• Required work:
Look through the entries below. Report each line that has the word "type" in it.

───── Listed records ─────

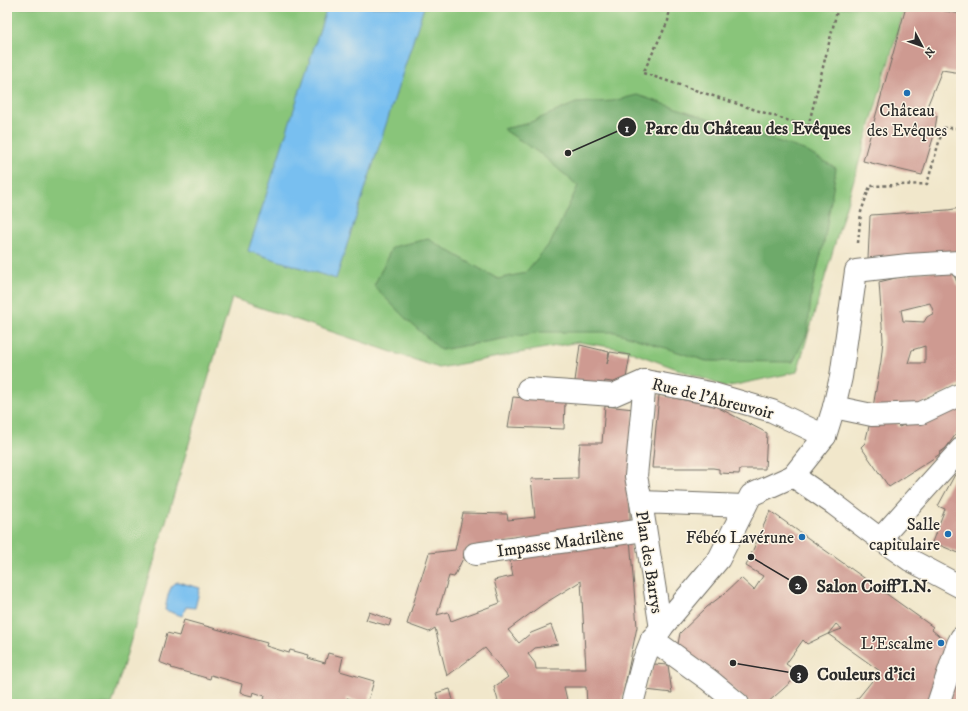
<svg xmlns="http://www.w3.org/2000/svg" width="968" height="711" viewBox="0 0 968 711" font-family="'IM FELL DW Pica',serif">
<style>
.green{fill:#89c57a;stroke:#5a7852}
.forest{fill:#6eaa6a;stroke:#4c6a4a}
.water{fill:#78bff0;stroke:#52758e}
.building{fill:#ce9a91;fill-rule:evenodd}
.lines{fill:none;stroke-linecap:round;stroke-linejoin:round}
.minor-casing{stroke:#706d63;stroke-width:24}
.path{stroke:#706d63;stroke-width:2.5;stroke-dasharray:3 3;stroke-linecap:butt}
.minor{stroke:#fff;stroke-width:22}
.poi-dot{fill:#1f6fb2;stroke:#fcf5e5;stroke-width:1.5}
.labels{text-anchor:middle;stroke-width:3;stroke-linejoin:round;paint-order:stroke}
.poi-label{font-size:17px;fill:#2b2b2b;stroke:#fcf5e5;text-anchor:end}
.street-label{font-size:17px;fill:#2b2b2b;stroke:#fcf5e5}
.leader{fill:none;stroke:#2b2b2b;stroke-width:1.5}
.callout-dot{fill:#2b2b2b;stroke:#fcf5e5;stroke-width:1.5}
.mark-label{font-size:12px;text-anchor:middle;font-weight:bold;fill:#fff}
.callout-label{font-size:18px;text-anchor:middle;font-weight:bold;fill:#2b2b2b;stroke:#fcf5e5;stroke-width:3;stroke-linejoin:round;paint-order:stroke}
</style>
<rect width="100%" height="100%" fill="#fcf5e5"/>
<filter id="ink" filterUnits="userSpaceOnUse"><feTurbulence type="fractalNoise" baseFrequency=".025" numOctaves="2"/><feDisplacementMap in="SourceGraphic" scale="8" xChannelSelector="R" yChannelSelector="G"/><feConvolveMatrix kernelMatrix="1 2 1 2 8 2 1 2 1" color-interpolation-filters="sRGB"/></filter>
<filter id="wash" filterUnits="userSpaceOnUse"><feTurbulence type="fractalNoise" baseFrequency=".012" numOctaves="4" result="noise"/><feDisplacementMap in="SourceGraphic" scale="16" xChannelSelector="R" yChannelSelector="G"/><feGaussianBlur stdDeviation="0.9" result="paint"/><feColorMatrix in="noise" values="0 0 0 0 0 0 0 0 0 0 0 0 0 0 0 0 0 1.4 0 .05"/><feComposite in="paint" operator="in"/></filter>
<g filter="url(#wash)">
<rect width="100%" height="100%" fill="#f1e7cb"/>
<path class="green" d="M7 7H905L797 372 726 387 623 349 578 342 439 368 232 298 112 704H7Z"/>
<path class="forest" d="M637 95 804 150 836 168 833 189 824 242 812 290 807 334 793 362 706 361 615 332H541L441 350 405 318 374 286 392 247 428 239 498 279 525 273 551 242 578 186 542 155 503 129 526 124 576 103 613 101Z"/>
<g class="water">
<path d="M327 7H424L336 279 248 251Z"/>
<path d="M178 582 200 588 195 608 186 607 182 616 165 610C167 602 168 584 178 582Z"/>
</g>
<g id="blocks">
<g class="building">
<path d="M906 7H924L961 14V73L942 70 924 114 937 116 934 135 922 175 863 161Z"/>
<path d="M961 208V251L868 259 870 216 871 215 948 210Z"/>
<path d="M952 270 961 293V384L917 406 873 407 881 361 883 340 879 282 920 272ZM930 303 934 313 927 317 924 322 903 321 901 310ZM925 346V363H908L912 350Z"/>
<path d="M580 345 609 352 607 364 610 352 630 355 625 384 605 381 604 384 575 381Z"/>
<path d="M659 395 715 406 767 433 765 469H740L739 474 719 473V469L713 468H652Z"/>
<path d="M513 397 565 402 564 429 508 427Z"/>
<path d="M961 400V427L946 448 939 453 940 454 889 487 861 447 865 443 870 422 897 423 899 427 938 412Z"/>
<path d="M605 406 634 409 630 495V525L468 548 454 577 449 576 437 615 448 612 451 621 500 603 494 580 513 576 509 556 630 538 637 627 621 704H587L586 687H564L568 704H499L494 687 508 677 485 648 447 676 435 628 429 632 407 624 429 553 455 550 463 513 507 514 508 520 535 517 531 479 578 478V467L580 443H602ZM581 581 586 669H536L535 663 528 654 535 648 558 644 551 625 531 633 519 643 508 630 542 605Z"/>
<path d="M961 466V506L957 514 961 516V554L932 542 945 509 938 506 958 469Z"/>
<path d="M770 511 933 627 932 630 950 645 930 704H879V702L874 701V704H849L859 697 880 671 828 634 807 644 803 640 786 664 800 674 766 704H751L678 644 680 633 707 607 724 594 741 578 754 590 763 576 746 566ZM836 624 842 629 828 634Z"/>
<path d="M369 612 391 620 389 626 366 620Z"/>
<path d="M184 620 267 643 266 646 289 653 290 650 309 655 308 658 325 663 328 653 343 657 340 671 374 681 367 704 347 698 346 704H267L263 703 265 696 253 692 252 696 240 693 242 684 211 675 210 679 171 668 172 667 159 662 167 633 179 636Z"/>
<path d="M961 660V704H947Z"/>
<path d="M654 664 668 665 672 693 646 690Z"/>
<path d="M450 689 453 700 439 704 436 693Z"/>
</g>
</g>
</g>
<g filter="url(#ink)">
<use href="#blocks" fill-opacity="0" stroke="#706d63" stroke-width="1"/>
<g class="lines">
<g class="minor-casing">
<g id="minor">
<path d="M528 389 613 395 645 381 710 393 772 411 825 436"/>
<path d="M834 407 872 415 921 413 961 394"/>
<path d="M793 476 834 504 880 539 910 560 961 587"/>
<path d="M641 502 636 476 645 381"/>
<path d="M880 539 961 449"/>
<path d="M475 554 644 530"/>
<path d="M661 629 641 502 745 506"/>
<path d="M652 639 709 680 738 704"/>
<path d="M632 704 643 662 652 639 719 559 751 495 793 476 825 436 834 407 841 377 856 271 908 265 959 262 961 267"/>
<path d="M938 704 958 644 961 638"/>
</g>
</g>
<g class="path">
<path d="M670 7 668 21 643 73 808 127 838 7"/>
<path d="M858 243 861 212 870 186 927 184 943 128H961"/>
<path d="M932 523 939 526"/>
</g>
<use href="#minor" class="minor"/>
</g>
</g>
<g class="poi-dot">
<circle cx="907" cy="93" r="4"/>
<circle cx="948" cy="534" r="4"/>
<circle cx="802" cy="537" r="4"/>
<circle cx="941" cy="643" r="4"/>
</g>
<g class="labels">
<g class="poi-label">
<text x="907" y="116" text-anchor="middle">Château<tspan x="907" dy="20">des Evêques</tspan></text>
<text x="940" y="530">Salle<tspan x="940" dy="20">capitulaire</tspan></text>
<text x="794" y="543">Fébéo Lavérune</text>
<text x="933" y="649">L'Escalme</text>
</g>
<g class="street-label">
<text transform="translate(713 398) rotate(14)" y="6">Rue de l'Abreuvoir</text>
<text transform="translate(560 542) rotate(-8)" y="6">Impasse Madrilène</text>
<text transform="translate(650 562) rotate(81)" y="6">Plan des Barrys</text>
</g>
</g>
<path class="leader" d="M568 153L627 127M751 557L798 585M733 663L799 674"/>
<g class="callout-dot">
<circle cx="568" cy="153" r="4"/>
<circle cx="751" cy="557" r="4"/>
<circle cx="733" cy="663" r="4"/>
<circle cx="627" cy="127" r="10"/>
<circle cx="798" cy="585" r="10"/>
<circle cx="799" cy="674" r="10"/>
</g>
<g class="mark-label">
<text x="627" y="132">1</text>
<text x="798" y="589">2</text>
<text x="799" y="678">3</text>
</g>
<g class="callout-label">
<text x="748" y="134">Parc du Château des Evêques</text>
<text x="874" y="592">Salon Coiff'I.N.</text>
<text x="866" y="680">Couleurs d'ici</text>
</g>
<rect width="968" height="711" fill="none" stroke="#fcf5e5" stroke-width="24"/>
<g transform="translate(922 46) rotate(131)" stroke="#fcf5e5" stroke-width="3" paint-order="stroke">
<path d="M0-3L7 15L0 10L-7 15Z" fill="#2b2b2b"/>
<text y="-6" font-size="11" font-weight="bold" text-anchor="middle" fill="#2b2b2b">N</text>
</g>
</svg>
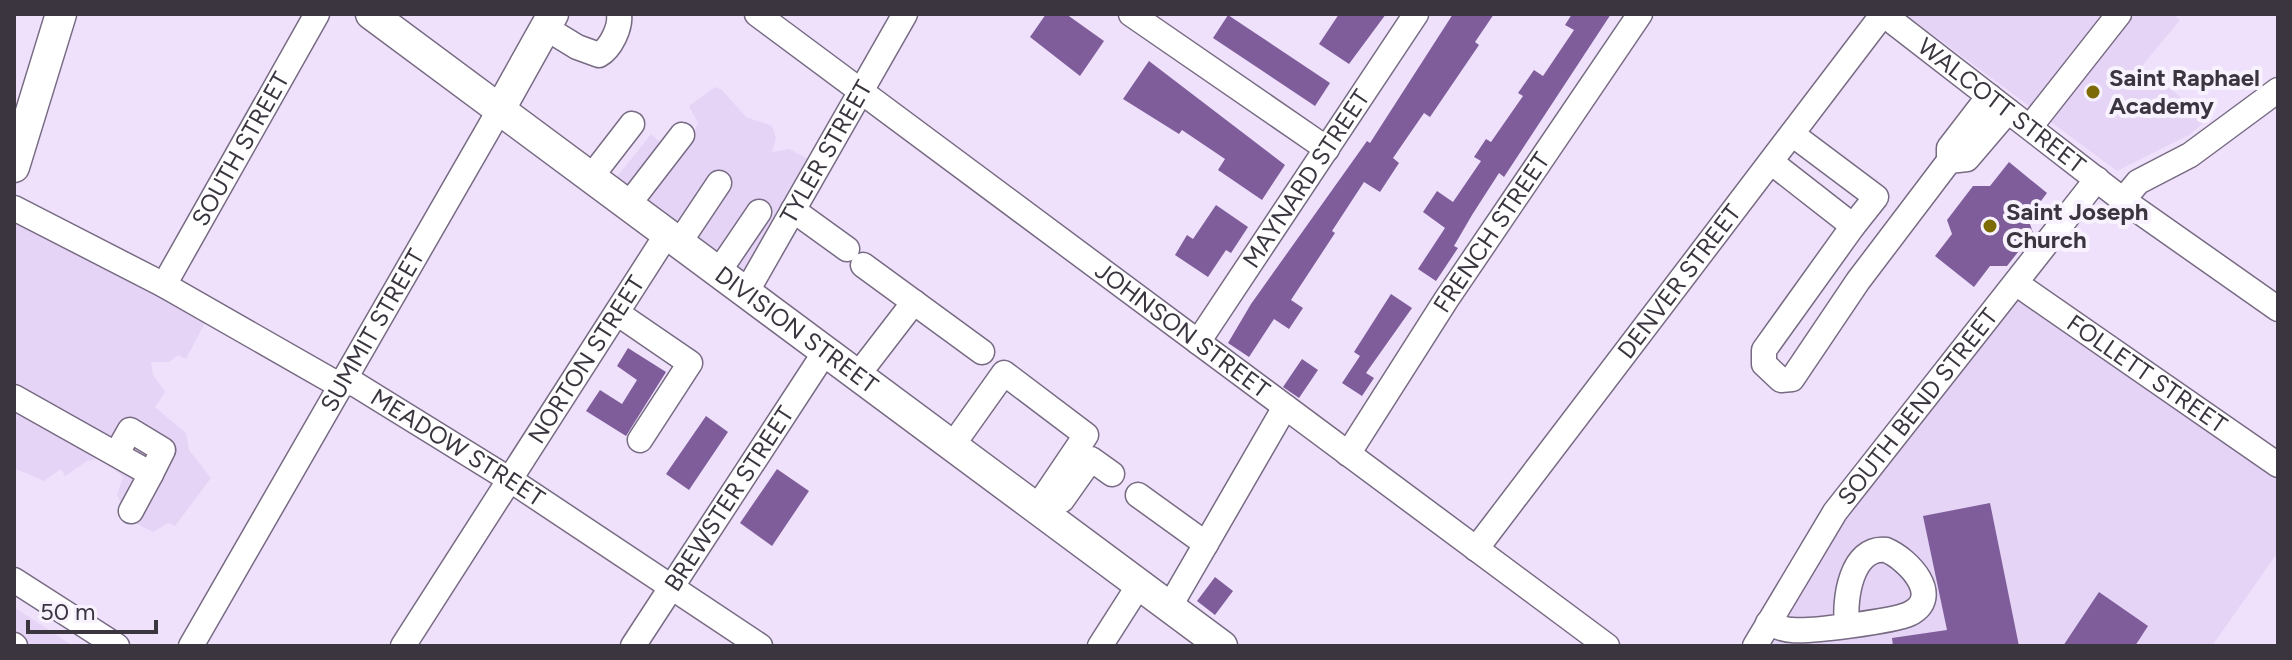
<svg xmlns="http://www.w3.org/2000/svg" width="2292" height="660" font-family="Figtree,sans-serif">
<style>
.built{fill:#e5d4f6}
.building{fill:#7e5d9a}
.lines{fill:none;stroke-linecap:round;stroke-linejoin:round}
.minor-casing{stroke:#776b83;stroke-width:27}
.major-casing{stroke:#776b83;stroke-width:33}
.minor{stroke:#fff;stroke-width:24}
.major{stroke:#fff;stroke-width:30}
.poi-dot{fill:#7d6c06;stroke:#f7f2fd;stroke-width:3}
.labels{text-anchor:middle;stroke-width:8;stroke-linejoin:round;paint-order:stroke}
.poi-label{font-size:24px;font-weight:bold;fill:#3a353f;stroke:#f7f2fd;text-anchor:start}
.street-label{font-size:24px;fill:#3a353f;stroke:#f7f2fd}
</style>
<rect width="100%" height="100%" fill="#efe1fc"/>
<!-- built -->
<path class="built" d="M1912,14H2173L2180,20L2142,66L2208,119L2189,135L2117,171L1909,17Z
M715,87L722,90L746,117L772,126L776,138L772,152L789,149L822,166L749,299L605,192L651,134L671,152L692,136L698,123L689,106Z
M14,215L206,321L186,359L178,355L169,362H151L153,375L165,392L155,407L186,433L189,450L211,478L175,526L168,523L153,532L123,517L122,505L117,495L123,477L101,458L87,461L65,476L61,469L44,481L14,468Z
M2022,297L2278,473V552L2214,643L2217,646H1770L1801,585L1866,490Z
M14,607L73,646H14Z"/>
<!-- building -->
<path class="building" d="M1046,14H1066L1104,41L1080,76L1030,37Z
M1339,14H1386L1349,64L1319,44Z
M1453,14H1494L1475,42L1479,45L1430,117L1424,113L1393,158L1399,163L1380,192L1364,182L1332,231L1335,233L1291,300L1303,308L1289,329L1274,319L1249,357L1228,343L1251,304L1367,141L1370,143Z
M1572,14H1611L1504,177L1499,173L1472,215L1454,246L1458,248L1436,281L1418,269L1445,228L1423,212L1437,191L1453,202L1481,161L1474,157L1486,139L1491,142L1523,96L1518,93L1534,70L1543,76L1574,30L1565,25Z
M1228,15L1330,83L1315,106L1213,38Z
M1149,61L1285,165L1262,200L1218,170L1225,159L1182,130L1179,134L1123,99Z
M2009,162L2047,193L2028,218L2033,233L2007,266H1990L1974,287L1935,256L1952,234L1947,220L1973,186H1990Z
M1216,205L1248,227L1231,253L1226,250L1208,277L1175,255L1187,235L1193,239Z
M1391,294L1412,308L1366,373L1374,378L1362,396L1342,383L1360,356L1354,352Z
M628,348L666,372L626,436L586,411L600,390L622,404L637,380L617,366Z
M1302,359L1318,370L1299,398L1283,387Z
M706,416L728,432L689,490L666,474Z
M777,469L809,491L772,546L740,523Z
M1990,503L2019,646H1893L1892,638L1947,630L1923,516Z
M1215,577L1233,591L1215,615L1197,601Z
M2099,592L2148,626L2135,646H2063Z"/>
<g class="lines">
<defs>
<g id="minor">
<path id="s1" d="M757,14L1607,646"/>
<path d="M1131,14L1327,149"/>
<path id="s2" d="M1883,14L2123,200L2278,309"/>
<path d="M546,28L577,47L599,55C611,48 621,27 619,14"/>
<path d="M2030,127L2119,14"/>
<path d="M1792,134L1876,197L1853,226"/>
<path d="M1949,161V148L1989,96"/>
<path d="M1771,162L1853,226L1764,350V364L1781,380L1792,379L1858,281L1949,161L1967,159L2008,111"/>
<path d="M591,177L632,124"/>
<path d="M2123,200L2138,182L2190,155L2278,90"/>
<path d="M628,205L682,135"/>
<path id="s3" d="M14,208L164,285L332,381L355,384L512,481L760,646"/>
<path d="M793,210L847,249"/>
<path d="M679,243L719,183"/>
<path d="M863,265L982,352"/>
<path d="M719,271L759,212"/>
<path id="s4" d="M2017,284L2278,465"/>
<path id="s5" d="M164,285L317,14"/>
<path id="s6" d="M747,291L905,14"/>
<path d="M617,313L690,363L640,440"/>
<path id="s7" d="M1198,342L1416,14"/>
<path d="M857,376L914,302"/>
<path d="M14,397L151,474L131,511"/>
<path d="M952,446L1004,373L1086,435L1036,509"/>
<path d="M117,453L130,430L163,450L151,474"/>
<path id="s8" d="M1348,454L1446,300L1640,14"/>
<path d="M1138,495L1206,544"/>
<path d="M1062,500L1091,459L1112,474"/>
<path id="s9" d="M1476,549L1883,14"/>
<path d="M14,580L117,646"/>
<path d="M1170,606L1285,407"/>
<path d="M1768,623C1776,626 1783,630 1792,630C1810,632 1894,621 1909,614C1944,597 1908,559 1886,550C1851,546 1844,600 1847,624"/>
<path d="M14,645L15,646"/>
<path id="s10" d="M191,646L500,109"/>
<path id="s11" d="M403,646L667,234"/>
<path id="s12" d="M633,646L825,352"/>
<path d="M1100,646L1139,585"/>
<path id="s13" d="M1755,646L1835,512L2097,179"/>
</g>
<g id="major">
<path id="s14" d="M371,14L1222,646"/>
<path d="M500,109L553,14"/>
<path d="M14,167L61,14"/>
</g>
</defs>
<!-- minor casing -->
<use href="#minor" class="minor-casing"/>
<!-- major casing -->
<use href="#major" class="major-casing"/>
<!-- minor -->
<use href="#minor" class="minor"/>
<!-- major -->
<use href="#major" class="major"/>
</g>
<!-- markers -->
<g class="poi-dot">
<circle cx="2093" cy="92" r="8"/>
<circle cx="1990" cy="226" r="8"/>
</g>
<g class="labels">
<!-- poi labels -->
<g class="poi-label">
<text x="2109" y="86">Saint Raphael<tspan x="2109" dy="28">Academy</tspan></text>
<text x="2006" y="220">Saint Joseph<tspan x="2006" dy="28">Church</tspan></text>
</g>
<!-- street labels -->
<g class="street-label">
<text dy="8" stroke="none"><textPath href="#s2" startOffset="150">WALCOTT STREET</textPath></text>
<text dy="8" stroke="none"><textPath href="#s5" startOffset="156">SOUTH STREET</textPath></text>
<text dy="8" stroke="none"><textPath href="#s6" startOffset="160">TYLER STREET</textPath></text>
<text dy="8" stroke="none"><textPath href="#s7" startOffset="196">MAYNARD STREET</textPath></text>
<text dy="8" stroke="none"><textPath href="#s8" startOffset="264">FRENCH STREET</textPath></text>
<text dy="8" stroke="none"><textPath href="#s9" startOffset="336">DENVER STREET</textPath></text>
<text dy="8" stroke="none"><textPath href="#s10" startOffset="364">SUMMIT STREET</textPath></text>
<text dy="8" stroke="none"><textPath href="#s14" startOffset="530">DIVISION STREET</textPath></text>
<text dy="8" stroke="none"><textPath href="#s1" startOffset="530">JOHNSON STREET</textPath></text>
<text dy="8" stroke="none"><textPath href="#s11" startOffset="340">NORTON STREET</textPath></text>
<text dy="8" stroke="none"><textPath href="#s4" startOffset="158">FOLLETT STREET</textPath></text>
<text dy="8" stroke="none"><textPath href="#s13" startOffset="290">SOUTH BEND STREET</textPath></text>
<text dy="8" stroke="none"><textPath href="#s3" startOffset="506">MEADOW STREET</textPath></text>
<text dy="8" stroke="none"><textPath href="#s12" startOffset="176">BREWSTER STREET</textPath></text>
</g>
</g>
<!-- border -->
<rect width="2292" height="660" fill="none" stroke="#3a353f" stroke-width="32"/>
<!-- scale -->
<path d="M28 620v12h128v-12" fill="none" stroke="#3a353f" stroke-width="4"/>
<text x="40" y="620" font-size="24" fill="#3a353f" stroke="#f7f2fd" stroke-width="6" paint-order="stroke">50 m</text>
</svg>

─────

• Exercise output:
<filter id="ink" filterUnits="userSpaceOnUse"><feTurbulence type="fractalNoise" baseFrequency=".025" numOctaves="2"/><feDisplacementMap in="SourceGraphic" scale="8" xChannelSelector="R" yChannelSelector="G"/><feConvolveMatrix kernelMatrix="1 2 1 2 8 2 1 2 1" color-interpolation-filters="sRGB"/></filter>
<filter id="wash" filterUnits="userSpaceOnUse"><feTurbulence type="fractalNoise" baseFrequency=".012" numOctaves="4" result="noise"/><feDisplacementMap in="SourceGraphic" scale="16" xChannelSelector="R" yChannelSelector="G"/><feGaussianBlur stdDeviation="0.9" result="paint"/><feColorMatrix in="noise" values="0 0 0 0 0 0 0 0 0 0 0 0 0 0 0 0 0 1.4 0 .05"/><feComposite in="paint" operator="in"/></filter>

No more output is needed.